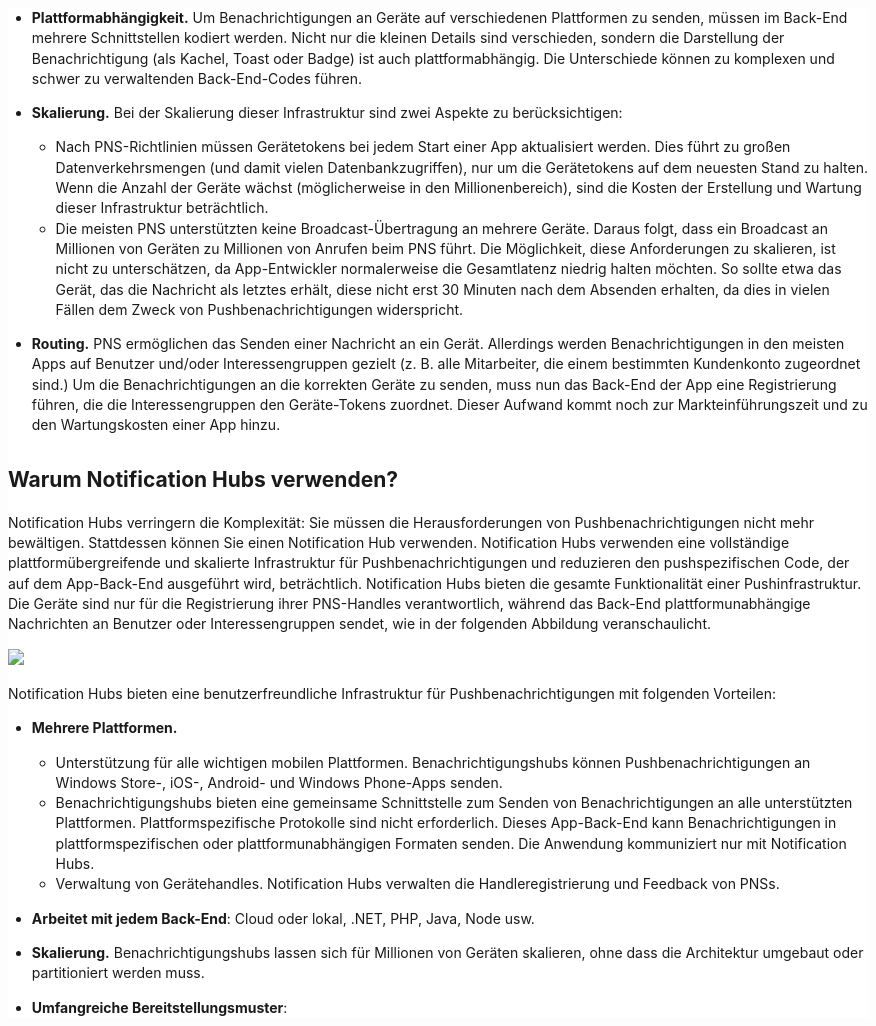 * **Plattformabhängigkeit.** Um Benachrichtigungen an Geräte auf verschiedenen Plattformen zu senden, müssen im Back-End mehrere Schnittstellen kodiert werden. Nicht nur die kleinen Details sind verschieden, sondern die Darstellung der Benachrichtigung (als Kachel, Toast oder Badge) ist auch plattformabhängig. Die Unterschiede können zu komplexen und schwer zu verwaltenden Back-End-Codes führen.
* **Skalierung.** Bei der Skalierung dieser Infrastruktur sind zwei Aspekte zu berücksichtigen:
  
  * Nach PNS-Richtlinien müssen Gerätetokens bei jedem Start einer App aktualisiert werden. Dies führt zu großen Datenverkehrsmengen (und damit vielen Datenbankzugriffen), nur um die Gerätetokens auf dem neuesten Stand zu halten. Wenn die Anzahl der Geräte wächst (möglicherweise in den Millionenbereich), sind die Kosten der Erstellung und Wartung dieser Infrastruktur beträchtlich.
  * Die meisten PNS unterstützten keine Broadcast-Übertragung an mehrere Geräte. Daraus folgt, dass ein Broadcast an Millionen von Geräten zu Millionen von Anrufen beim PNS führt. Die Möglichkeit, diese Anforderungen zu skalieren, ist nicht zu unterschätzen, da App-Entwickler normalerweise die Gesamtlatenz niedrig halten möchten. So sollte etwa das Gerät, das die Nachricht als letztes erhält, diese nicht erst 30 Minuten nach dem Absenden erhalten, da dies in vielen Fällen dem Zweck von Pushbenachrichtigungen widerspricht.
* **Routing.** PNS ermöglichen das Senden einer Nachricht an ein Gerät. Allerdings werden Benachrichtigungen in den meisten Apps auf Benutzer und/oder Interessengruppen gezielt (z. B. alle Mitarbeiter, die einem bestimmten Kundenkonto zugeordnet sind.) Um die Benachrichtigungen an die korrekten Geräte zu senden, muss nun das Back-End der App eine Registrierung führen, die die Interessengruppen den Geräte-Tokens zuordnet. Dieser Aufwand kommt noch zur Markteinführungszeit und zu den Wartungskosten einer App hinzu.

## Warum Notification Hubs verwenden?
Notification Hubs verringern die Komplexität: Sie müssen die Herausforderungen von Pushbenachrichtigungen nicht mehr bewältigen. Stattdessen können Sie einen Notification Hub verwenden. Notification Hubs verwenden eine vollständige plattformübergreifende und skalierte Infrastruktur für Pushbenachrichtigungen und reduzieren den pushspezifischen Code, der auf dem App-Back-End ausgeführt wird, beträchtlich. Notification Hubs bieten die gesamte Funktionalität einer Pushinfrastruktur. Die Geräte sind nur für die Registrierung ihrer PNS-Handles verantwortlich, während das Back-End plattformunabhängige Nachrichten an Benutzer oder Interessengruppen sendet, wie in der folgenden Abbildung veranschaulicht.

![][1]

Notification Hubs bieten eine benutzerfreundliche Infrastruktur für Pushbenachrichtigungen mit folgenden Vorteilen:

* **Mehrere Plattformen.**
  
  * Unterstützung für alle wichtigen mobilen Plattformen. Benachrichtigungshubs können Pushbenachrichtigungen an Windows Store-, iOS-, Android- und Windows Phone-Apps senden.
  * Benachrichtigungshubs bieten eine gemeinsame Schnittstelle zum Senden von Benachrichtigungen an alle unterstützten Plattformen. Plattformspezifische Protokolle sind nicht erforderlich. Dieses App-Back-End kann Benachrichtigungen in plattformspezifischen oder plattformunabhängigen Formaten senden. Die Anwendung kommuniziert nur mit Notification Hubs.
  * Verwaltung von Gerätehandles. Notification Hubs verwalten die Handleregistrierung und Feedback von PNSs.
* **Arbeitet mit jedem Back-End**: Cloud oder lokal, .NET, PHP, Java, Node usw.
* **Skalierung.** Benachrichtigungshubs lassen sich für Millionen von Geräten skalieren, ohne dass die Architektur umgebaut oder partitioniert werden muss.
* **Umfangreiche Bereitstellungsmuster**:
  

[0]: ./media/notification-hubs-overview/registration-diagram.png
[1]: ./media/notification-hubs-overview/notification-hub-diagram.png
[Wie Kunden Notification Hubs verwenden]: http://azure.microsoft.com/services/notification-hubs
[Lernprogramme und Anleitungen zu Notification Hubs]: http://azure.microsoft.com/documentation/services/notification-hubs
[iOS]: http://azure.microsoft.com/documentation/articles/notification-hubs-ios-get-started
[Android]: http://azure.microsoft.com/documentation/articles/notification-hubs-android-get-started
[Windows Universal]: http://azure.microsoft.com/documentation/articles/notification-hubs-windows-store-dotnet-get-started
[Windows Phone]: http://azure.microsoft.com/documentation/articles/notification-hubs-windows-phone-get-started
[Kindle]: http://azure.microsoft.com/documentation/articles/notification-hubs-kindle-get-started
[Xamarin.iOS]: http://azure.microsoft.com/documentation/articles/partner-xamarin-notification-hubs-ios-get-started
[Xamarin.Android]: http://azure.microsoft.com/documentation/articles/partner-xamarin-notification-hubs-android-get-started
[Microsoft.WindowsAzure.Messaging.NotificationHub]: http://msdn.microsoft.com/library/microsoft.windowsazure.messaging.notificationhub.aspx
[Microsoft.ServiceBus.Notifications]: http://msdn.microsoft.com/library/microsoft.servicebus.notifications.aspx
[Mobile App Service-Apps]: https://azure.microsoft.com/documentation/articles/app-service-mobile-value-prop/
[Vorlagen]: notification-hubs-templates-cross-platform-push-messages.md
[Azure-Portal]: https://portal.azure.com
[tags]: (http://msdn.microsoft.com/library/azure/dn530749.aspx)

# # # # # # #

Without including any pictures, copy every line above exactly.

 * **Plattformabhängigkeit.** Um Benachrichtigungen an Geräte auf verschiedenen Plattformen zu senden, müssen im Back-End mehrere Schnittstellen kodiert werden. Nicht nur die kleinen Details sind verschieden, sondern die Darstellung der Benachrichtigung (als Kachel, Toast oder Badge) ist auch plattformabhängig. Die Unterschiede können zu komplexen und schwer zu verwaltenden Back-End-Codes führen.
* **Skalierung.** Bei der Skalierung dieser Infrastruktur sind zwei Aspekte zu berücksichtigen:
  
  * Nach PNS-Richtlinien müssen Gerätetokens bei jedem Start einer App aktualisiert werden. Dies führt zu großen Datenverkehrsmengen (und damit vielen Datenbankzugriffen), nur um die Gerätetokens auf dem neuesten Stand zu halten. Wenn die Anzahl der Geräte wächst (möglicherweise in den Millionenbereich), sind die Kosten der Erstellung und Wartung dieser Infrastruktur beträchtlich.
  * Die meisten PNS unterstützten keine Broadcast-Übertragung an mehrere Geräte. Daraus folgt, dass ein Broadcast an Millionen von Geräten zu Millionen von Anrufen beim PNS führt. Die Möglichkeit, diese Anforderungen zu skalieren, ist nicht zu unterschätzen, da App-Entwickler normalerweise die Gesamtlatenz niedrig halten möchten. So sollte etwa das Gerät, das die Nachricht als letztes erhält, diese nicht erst 30 Minuten nach dem Absenden erhalten, da dies in vielen Fällen dem Zweck von Pushbenachrichtigungen widerspricht.
* **Routing.** PNS ermöglichen das Senden einer Nachricht an ein Gerät. Allerdings werden Benachrichtigungen in den meisten Apps auf Benutzer und/oder Interessengruppen gezielt (z. B. alle Mitarbeiter, die einem bestimmten Kundenkonto zugeordnet sind.) Um die Benachrichtigungen an die korrekten Geräte zu senden, muss nun das Back-End der App eine Registrierung führen, die die Interessengruppen den Geräte-Tokens zuordnet. Dieser Aufwand kommt noch zur Markteinführungszeit und zu den Wartungskosten einer App hinzu.

## Warum Notification Hubs verwenden?
Notification Hubs verringern die Komplexität: Sie müssen die Herausforderungen von Pushbenachrichtigungen nicht mehr bewältigen. Stattdessen können Sie einen Notification Hub verwenden. Notification Hubs verwenden eine vollständige plattformübergreifende und skalierte Infrastruktur für Pushbenachrichtigungen und reduzieren den pushspezifischen Code, der auf dem App-Back-End ausgeführt wird, beträchtlich. Notification Hubs bieten die gesamte Funktionalität einer Pushinfrastruktur. Die Geräte sind nur für die Registrierung ihrer PNS-Handles verantwortlich, während das Back-End plattformunabhängige Nachrichten an Benutzer oder Interessengruppen sendet, wie in der folgenden Abbildung veranschaulicht.

![][1]

Notification Hubs bieten eine benutzerfreundliche Infrastruktur für Pushbenachrichtigungen mit folgenden Vorteilen:

* **Mehrere Plattformen.**
  
  * Unterstützung für alle wichtigen mobilen Plattformen. Benachrichtigungshubs können Pushbenachrichtigungen an Windows Store-, iOS-, Android- und Windows Phone-Apps senden.
  * Benachrichtigungshubs bieten eine gemeinsame Schnittstelle zum Senden von Benachrichtigungen an alle unterstützten Plattformen. Plattformspezifische Protokolle sind nicht erforderlich. Dieses App-Back-End kann Benachrichtigungen in plattformspezifischen oder plattformunabhängigen Formaten senden. Die Anwendung kommuniziert nur mit Notification Hubs.
  * Verwaltung von Gerätehandles. Notification Hubs verwalten die Handleregistrierung und Feedback von PNSs.
* **Arbeitet mit jedem Back-End**: Cloud oder lokal, .NET, PHP, Java, Node usw.
* **Skalierung.** Benachrichtigungshubs lassen sich für Millionen von Geräten skalieren, ohne dass die Architektur umgebaut oder partitioniert werden muss.
* **Umfangreiche Bereitstellungsmuster**:
  

[0]: ./media/notification-hubs-overview/registration-diagram.png
[1]: ./media/notification-hubs-overview/notification-hub-diagram.png
[Wie Kunden Notification Hubs verwenden]: http://azure.microsoft.com/services/notification-hubs
[Lernprogramme und Anleitungen zu Notification Hubs]: http://azure.microsoft.com/documentation/services/notification-hubs
[iOS]: http://azure.microsoft.com/documentation/articles/notification-hubs-ios-get-started
[Android]: http://azure.microsoft.com/documentation/articles/notification-hubs-android-get-started
[Windows Universal]: http://azure.microsoft.com/documentation/articles/notification-hubs-windows-store-dotnet-get-started
[Windows Phone]: http://azure.microsoft.com/documentation/articles/notification-hubs-windows-phone-get-started
[Kindle]: http://azure.microsoft.com/documentation/articles/notification-hubs-kindle-get-started
[Xamarin.iOS]: http://azure.microsoft.com/documentation/articles/partner-xamarin-notification-hubs-ios-get-started
[Xamarin.Android]: http://azure.microsoft.com/documentation/articles/partner-xamarin-notification-hubs-android-get-started
[Microsoft.WindowsAzure.Messaging.NotificationHub]: http://msdn.microsoft.com/library/microsoft.windowsazure.messaging.notificationhub.aspx
[Microsoft.ServiceBus.Notifications]: http://msdn.microsoft.com/library/microsoft.servicebus.notifications.aspx
[Mobile App Service-Apps]: https://azure.microsoft.com/documentation/articles/app-service-mobile-value-prop/
[Vorlagen]: notification-hubs-templates-cross-platform-push-messages.md
[Azure-Portal]: https://portal.azure.com
[tags]: (http://msdn.microsoft.com/library/azure/dn530749.aspx)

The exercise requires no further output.